At best, "overall throughput" decreases and then levels out as the number of threads increases. Shouldn't overall throughput increase as the number of threads increases?

This is normaly! The stack is only one! Bottleneck is memory synchronisation between threads and not code execution. So if more threads fill the stack then more memory conflict should heppend (race conditions arise) so throughput decrease.

In the final chart, the performance values for 1 thread range from about 35M to 55M. This seems like an awfully wide range for 1 thread (where there can't be any contention).

This test code is not realistic because it doing nothing more than poping and pushing the nodes in to the stack. So minimum difference at relatively short code can dramatically influence to the throughput.

If you check the code than you can see that the SpinLock version is very simple and could be faster than LockFree because is made with test_and_set atomic function which is normaly faster than atomic CAS (compare and swap) which is used at LockFree version.

EDIT:

At LockFree version is used cmpxchg16b which is 16 byte CAS at SpinLock is used only 8 byte test_and_set function (implemented with cmpxchg8b) so the speed difference exist!

Question 2

At best, "overall throughput" decreases and then levels out as the number of threads increases. Shouldn't overall throughput increase as the number of threads increases?

Not necessarily, and definitely not in this case. Multithreading is beneficial if the threads of execution can run concurrently. It's better to make an application single threaded if the threads can never run concurrently or if almost all of the execution involves contention for one single resource.

This test was designed so that threads cannot run concurrently.

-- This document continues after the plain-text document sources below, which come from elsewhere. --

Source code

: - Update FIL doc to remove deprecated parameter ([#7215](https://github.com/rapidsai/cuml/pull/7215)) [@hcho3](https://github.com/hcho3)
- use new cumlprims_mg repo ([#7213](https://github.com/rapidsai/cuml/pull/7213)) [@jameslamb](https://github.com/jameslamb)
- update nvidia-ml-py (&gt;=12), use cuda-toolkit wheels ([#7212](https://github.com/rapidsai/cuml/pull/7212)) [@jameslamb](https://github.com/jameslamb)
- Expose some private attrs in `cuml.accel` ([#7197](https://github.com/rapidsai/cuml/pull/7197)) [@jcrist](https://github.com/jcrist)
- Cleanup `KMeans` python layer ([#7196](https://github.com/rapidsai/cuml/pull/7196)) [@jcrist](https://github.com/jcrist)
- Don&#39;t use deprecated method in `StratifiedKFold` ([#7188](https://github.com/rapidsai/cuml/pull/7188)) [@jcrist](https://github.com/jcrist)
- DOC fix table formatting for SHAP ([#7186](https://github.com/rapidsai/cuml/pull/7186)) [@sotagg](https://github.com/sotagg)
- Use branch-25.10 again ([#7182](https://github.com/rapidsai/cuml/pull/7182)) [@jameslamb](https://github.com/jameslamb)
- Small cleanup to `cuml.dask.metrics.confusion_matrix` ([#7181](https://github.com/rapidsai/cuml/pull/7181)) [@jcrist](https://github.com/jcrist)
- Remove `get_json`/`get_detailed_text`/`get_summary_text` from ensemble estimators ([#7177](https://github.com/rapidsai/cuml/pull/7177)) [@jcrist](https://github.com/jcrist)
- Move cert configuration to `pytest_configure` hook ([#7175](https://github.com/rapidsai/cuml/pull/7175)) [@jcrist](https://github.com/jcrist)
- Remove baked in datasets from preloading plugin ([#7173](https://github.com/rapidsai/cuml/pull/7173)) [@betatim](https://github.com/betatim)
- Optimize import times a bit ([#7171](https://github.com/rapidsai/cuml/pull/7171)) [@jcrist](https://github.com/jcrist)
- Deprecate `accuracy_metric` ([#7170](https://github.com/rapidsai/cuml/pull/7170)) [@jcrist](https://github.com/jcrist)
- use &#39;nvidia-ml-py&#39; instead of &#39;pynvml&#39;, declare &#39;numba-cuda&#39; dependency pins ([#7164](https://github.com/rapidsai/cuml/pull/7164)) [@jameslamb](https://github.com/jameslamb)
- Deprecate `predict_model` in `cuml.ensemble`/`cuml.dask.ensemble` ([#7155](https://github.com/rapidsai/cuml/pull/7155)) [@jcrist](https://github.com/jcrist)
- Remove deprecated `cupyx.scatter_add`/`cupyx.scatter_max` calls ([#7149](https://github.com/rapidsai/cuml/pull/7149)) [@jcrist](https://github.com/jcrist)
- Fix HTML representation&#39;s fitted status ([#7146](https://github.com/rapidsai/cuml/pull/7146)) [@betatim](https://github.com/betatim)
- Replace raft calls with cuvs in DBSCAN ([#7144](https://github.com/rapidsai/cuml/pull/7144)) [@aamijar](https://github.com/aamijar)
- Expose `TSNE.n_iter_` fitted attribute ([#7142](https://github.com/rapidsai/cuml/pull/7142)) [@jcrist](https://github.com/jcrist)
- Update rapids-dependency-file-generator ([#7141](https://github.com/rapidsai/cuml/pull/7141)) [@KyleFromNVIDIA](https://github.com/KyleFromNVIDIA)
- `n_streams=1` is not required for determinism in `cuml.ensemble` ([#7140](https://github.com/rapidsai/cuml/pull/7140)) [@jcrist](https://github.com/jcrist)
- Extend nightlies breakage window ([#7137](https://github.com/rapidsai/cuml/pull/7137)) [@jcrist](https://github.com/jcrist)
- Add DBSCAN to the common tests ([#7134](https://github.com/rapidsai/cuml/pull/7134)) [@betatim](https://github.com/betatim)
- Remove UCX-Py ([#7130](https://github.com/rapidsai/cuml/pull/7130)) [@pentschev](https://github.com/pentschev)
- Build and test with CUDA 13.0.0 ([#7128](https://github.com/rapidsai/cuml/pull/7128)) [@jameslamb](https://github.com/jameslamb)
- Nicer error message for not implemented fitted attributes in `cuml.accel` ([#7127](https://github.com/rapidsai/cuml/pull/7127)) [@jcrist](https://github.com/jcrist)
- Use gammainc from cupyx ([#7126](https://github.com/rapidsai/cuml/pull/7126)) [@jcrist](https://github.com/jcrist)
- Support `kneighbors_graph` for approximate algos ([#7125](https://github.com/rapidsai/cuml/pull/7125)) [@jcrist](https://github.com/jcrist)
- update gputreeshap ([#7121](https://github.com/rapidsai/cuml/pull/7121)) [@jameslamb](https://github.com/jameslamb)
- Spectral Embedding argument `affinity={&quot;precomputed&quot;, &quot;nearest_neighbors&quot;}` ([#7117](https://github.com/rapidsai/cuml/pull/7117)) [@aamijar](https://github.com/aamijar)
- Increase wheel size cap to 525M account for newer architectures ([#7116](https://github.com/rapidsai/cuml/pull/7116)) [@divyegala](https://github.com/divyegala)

Almost all of the code is contends for a single resource, a stack. This nominally bad design was intentionally used here so as to test the overhead expense of various concurrent execution schemes and to test how well the various schemes deal with contention.

In the final chart, the performance values for 1 thread range from about 35M to 55M. This seems like an awfully wide range for 1 thread (where there can't be any contention).

Even without contention, there's a lot of overhead involved in locking and unlocking a mutex. There's a lot less overhead in compare-and-swap, even less in test-and-set. That pure overhead is what is being tested when there is only one thread of execution.